Daniela: Ah! Então tá explicado.

Mirela: Ele já tá craque.

Luzia: Eles são crianças né, que pelo que a gente vem vendo e ouvindo...

Daniela: É. Saber desse jeito.

Fernanda: “Poe aqui. Não. Vem pra cá.”

Silvana: Tem que contratar ele.

Daniela: Mas a J, ela ficou... ela se aproximou mais de mim. Porque nesse dia eles

fizeram tantas cartas. Eu cheguei sortear as cartas. Eu disse assim: “Vou dar uma de

Xuxa. Vamos jogar as cartas!” (risos) Aí joguei as cartas. E eu percebi que ela... eu

percebi que ela começou a fazer cartinhas e me entregar.

Silvana: Ahhh!

Daniela: Então ela já começou a mudar. Então essa aproximação foi maior a partir do

meu aniversário, que eu percebi isso. Ficou mais próxima fazendo cartinha, dá um

leve sorriso. Não sorri muito não. Dá um leve sorriso, coisa que ela não fazia. Então a

J eu tô percebendo a mudança, mas eu vou falar dos grupos. Essa preocupação com a

J que eu tive é por conta dessa agressividade do nada. A passividade muito passiva,

triste e de repente a agressividade. Tá melhorando, mas eu quero conversar com a

mãe que eu tô preocupada ainda.

Silvana: Engraçado a gente sempre fez essa observação.
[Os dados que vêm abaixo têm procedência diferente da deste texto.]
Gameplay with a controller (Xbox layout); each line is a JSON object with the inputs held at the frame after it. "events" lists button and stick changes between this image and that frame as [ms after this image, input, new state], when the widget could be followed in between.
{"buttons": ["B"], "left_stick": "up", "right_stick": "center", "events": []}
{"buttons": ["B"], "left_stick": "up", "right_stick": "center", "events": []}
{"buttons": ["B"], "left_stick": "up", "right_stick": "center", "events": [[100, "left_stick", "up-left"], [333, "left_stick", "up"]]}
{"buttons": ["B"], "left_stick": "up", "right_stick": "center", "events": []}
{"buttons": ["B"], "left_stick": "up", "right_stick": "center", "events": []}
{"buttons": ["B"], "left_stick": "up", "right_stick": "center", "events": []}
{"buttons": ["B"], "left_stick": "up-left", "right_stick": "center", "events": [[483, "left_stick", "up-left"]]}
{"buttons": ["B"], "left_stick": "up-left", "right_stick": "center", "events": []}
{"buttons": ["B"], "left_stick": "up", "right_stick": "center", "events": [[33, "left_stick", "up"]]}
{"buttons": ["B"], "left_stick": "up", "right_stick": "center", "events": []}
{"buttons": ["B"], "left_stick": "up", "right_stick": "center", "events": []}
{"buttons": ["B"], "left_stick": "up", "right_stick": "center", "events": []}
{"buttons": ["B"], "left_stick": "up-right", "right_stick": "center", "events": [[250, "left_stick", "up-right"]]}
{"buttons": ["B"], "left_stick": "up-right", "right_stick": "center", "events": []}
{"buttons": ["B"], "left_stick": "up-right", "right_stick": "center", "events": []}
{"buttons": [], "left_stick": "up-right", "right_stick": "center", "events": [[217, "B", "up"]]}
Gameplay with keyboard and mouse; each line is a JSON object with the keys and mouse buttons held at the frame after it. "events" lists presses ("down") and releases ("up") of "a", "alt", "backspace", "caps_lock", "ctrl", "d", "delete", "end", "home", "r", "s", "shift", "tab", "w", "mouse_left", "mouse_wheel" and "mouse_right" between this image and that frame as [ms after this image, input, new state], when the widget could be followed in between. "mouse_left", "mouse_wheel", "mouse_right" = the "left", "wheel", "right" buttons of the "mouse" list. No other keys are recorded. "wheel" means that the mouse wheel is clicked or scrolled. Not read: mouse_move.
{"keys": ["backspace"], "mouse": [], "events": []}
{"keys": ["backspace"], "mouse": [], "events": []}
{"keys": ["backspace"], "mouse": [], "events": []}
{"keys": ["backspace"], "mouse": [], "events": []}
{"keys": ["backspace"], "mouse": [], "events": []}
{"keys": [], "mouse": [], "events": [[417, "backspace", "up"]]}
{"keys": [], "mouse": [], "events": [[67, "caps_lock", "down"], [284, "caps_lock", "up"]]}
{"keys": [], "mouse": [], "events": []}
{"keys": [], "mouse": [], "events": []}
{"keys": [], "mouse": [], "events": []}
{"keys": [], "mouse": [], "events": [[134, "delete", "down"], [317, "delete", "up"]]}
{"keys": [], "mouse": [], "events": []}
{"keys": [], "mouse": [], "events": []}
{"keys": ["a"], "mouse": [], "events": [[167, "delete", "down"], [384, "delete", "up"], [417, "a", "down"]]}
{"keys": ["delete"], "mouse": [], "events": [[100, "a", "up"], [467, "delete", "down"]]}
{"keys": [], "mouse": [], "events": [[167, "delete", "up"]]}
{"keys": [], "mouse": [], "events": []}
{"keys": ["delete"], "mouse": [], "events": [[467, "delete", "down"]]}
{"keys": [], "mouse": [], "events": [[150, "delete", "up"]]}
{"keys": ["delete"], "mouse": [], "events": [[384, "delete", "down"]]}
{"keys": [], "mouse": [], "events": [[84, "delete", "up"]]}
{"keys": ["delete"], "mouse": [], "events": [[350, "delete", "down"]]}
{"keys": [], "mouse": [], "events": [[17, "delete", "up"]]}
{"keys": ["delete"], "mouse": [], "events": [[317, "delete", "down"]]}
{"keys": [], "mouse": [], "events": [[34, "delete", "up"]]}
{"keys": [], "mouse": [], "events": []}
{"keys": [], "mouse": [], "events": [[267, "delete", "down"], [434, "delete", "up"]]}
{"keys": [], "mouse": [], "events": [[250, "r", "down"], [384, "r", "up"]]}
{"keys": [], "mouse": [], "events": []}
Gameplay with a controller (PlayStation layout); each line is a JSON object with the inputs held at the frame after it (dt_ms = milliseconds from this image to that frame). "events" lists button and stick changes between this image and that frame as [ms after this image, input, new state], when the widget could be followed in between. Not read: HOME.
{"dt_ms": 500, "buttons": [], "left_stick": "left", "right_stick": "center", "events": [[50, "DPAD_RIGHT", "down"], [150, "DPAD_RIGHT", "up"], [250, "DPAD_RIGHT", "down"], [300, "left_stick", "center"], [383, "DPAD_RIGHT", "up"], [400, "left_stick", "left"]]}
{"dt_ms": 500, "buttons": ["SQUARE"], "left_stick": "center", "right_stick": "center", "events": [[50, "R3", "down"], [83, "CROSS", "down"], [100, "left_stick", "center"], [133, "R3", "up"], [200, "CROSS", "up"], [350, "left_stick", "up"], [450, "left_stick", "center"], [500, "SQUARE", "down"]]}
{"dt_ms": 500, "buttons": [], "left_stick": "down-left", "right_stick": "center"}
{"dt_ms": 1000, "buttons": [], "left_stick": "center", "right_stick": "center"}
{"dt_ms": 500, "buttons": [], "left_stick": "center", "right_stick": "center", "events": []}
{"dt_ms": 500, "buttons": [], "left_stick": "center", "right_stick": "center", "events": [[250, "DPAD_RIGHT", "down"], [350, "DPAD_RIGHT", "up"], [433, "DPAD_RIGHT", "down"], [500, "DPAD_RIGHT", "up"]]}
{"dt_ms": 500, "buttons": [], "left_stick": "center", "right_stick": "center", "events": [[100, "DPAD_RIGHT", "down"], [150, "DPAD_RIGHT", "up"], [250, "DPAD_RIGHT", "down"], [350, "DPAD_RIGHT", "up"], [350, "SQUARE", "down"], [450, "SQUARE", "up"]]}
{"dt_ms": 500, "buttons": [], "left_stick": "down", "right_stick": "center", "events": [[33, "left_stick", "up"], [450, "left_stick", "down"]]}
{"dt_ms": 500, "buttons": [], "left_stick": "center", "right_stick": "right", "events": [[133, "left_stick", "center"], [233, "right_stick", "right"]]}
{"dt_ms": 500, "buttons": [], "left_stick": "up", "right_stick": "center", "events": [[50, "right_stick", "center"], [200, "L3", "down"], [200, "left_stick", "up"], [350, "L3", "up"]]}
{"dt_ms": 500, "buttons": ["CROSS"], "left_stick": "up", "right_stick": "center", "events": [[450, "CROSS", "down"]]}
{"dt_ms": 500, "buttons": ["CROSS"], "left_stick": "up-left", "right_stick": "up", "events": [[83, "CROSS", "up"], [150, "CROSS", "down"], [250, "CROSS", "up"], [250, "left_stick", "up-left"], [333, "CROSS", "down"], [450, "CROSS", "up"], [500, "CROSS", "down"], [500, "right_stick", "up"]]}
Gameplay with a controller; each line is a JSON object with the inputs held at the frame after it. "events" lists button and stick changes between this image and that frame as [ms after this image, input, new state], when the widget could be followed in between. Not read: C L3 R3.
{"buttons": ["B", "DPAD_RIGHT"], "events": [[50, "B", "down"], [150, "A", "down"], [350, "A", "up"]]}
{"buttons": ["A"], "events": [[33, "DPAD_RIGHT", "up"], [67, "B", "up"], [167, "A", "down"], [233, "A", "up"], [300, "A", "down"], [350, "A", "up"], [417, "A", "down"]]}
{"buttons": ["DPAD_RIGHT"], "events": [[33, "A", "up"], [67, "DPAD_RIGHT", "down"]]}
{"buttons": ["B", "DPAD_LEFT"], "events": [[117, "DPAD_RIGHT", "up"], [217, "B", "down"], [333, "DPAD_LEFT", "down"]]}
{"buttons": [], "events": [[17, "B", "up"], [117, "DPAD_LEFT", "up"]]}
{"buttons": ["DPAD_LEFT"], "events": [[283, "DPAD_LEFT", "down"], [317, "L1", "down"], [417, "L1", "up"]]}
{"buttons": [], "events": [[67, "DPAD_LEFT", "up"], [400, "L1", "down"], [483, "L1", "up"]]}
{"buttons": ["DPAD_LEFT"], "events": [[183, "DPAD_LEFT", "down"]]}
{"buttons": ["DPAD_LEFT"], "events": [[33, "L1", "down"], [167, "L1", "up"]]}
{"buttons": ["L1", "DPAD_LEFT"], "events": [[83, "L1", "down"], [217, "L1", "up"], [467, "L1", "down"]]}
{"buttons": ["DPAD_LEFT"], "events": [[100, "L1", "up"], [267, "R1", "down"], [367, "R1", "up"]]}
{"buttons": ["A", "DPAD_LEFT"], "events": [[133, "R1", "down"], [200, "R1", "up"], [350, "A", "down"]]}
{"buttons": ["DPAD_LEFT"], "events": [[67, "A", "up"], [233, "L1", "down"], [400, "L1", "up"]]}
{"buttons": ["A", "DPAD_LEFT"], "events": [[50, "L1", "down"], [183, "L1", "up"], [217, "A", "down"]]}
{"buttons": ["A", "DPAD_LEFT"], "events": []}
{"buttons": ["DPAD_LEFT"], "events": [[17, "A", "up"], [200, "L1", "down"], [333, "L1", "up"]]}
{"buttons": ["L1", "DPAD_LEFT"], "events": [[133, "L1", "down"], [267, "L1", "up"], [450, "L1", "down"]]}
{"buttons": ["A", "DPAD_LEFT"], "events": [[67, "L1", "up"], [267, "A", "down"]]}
Jorgine: Ela sempre foi assim.

Daniela: Ela sempre foi assim?

Jorgine: A gente já percebeu isso há muito tempo.

Daniela: Mas é uma tristeza, parece que ela carrega, ela na sala como se tivesse com

um fardo. É e permanece assim. E tá melhorando aos poucos. Hoje ela tava melhor.

Tava toda pintada de tinta que pintou na aula de artes e veio pra cá e também pintou.

Silvana: A gente nunca conseguiu separar as irmãs porque não tinha como separar

três gêmeas.

Daniela: E eu sempre achei estranho, que eu via anteriormente, né. Olhando assim,

agora na sala tá mais visível, é como ela é muito passiva. Porque ela é a mais velha,

mas não parece. Parece a mais nova. Ela se comporta como se fosse a mais nova. A

liderança toda é de Ga. E a Gi tá com mais iniciativa, com mais liderança, mas a J

não. Parece ser a mais novinha, parece ser a bebê. Não entendo. Ela é a mais velha e

se comporta como se fosse a bebezinho. Mas vamos para os grupos. O primeiro

grupo que eu coloquei é o grupo que tá em processo de alfabetização. Tem dois

alunos, que é o K P e o L P. Eles não leem.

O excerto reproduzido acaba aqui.